Material provided →
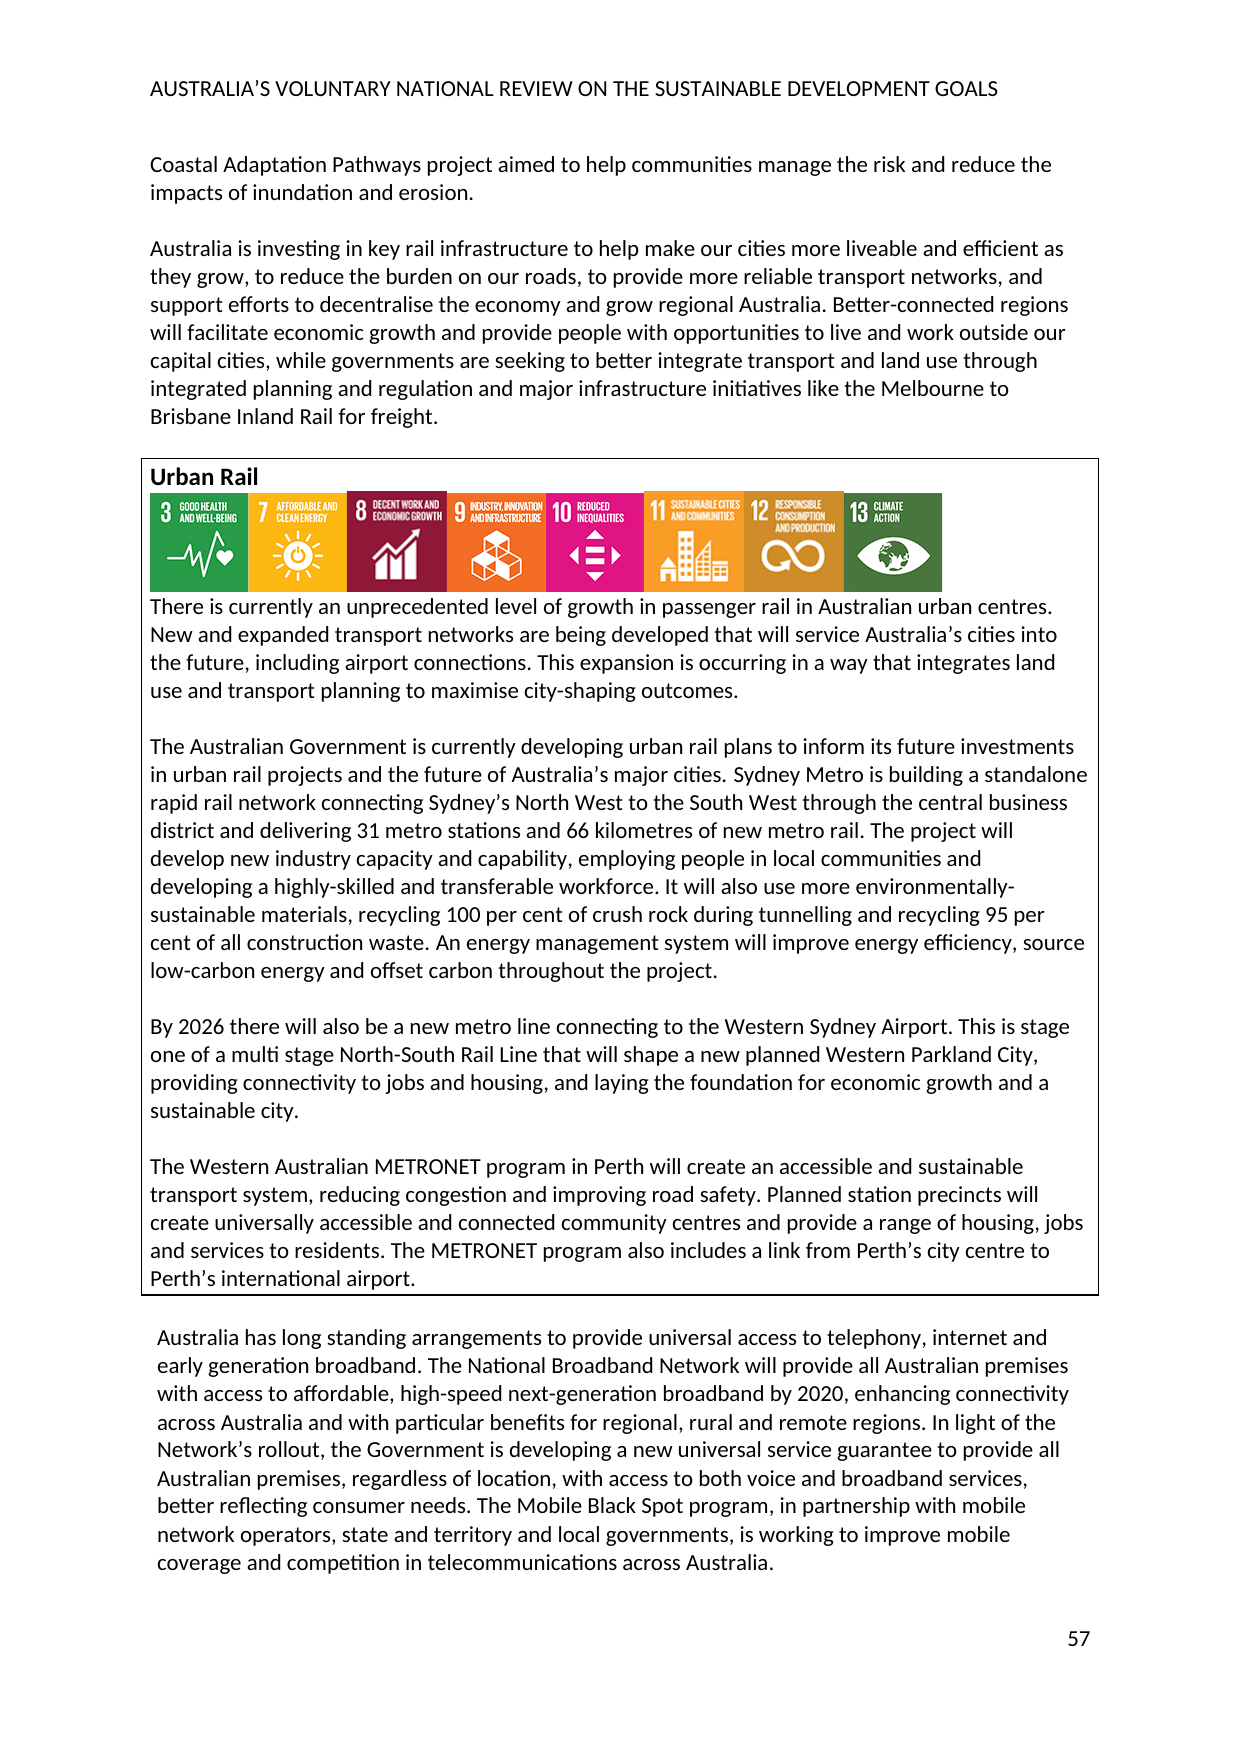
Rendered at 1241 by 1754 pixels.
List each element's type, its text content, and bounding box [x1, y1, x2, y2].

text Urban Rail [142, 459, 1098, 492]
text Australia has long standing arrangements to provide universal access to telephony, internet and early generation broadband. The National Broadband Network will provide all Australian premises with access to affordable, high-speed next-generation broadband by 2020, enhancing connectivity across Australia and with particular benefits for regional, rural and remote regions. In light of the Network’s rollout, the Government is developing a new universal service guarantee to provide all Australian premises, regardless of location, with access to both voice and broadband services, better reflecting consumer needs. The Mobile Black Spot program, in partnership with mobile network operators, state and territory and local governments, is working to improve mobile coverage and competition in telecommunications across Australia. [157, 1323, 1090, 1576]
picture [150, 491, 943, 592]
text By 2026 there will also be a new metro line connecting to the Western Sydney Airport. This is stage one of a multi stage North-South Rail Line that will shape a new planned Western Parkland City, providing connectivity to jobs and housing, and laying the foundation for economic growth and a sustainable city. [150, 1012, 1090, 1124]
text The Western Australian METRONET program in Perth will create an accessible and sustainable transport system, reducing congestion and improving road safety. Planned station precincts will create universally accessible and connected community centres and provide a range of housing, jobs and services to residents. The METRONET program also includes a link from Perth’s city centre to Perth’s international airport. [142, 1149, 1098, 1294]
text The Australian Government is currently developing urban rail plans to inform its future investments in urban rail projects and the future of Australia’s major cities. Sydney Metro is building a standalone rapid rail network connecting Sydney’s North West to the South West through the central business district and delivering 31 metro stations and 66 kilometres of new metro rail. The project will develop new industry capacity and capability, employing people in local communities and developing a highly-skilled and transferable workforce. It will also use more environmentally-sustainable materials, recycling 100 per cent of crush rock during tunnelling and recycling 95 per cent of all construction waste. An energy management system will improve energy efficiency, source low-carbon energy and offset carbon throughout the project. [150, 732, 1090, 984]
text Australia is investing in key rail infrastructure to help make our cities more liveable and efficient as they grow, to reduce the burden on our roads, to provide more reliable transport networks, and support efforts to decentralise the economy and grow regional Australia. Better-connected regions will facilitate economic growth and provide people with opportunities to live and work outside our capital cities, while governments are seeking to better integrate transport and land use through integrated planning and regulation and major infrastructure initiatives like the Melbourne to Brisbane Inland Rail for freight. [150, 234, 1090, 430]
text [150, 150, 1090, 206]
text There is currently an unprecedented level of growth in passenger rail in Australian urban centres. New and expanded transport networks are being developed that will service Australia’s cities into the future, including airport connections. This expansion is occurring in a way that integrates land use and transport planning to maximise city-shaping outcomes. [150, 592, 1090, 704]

Task objective →
Give every entry again word for word; no images belong in the copy.

Response to the exercise →
Rendered at 1241 by 1754 pixels.
List each element's type, its text content, and bounding box [x1, y1, x2, y2].

text Urban Rail [142, 459, 1098, 492]
text Australia has long standing arrangements to provide universal access to telephony, internet and early generation broadband. The National Broadband Network will provide all Australian premises with access to affordable, high-speed next-generation broadband by 2020, enhancing connectivity across Australia and with particular benefits for regional, rural and remote regions. In light of the Network’s rollout, the Government is developing a new universal service guarantee to provide all Australian premises, regardless of location, with access to both voice and broadband services, better reflecting consumer needs. The Mobile Black Spot program, in partnership with mobile network operators, state and territory and local governments, is working to improve mobile coverage and competition in telecommunications across Australia. [157, 1323, 1090, 1576]
picture [150, 491, 943, 592]
text By 2026 there will also be a new metro line connecting to the Western Sydney Airport. This is stage one of a multi stage North-South Rail Line that will shape a new planned Western Parkland City, providing connectivity to jobs and housing, and laying the foundation for economic growth and a sustainable city. [150, 1012, 1090, 1124]
text The Western Australian METRONET program in Perth will create an accessible and sustainable transport system, reducing congestion and improving road safety. Planned station precincts will create universally accessible and connected community centres and provide a range of housing, jobs and services to residents. The METRONET program also includes a link from Perth’s city centre to Perth’s international airport. [142, 1149, 1098, 1294]
text The Australian Government is currently developing urban rail plans to inform its future investments in urban rail projects and the future of Australia’s major cities. Sydney Metro is building a standalone rapid rail network connecting Sydney’s North West to the South West through the central business district and delivering 31 metro stations and 66 kilometres of new metro rail. The project will develop new industry capacity and capability, employing people in local communities and developing a highly-skilled and transferable workforce. It will also use more environmentally-sustainable materials, recycling 100 per cent of crush rock during tunnelling and recycling 95 per cent of all construction waste. An energy management system will improve energy efficiency, source low-carbon energy and offset carbon throughout the project. [150, 732, 1090, 984]
text Australia is investing in key rail infrastructure to help make our cities more liveable and efficient as they grow, to reduce the burden on our roads, to provide more reliable transport networks, and support efforts to decentralise the economy and grow regional Australia. Better-connected regions will facilitate economic growth and provide people with opportunities to live and work outside our capital cities, while governments are seeking to better integrate transport and land use through integrated planning and regulation and major infrastructure initiatives like the Melbourne to Brisbane Inland Rail for freight. [150, 234, 1090, 430]
text [150, 150, 1090, 206]
text There is currently an unprecedented level of growth in passenger rail in Australian urban centres. New and expanded transport networks are being developed that will service Australia’s cities into the future, including airport connections. This expansion is occurring in a way that integrates land use and transport planning to maximise city-shaping outcomes. [150, 592, 1090, 704]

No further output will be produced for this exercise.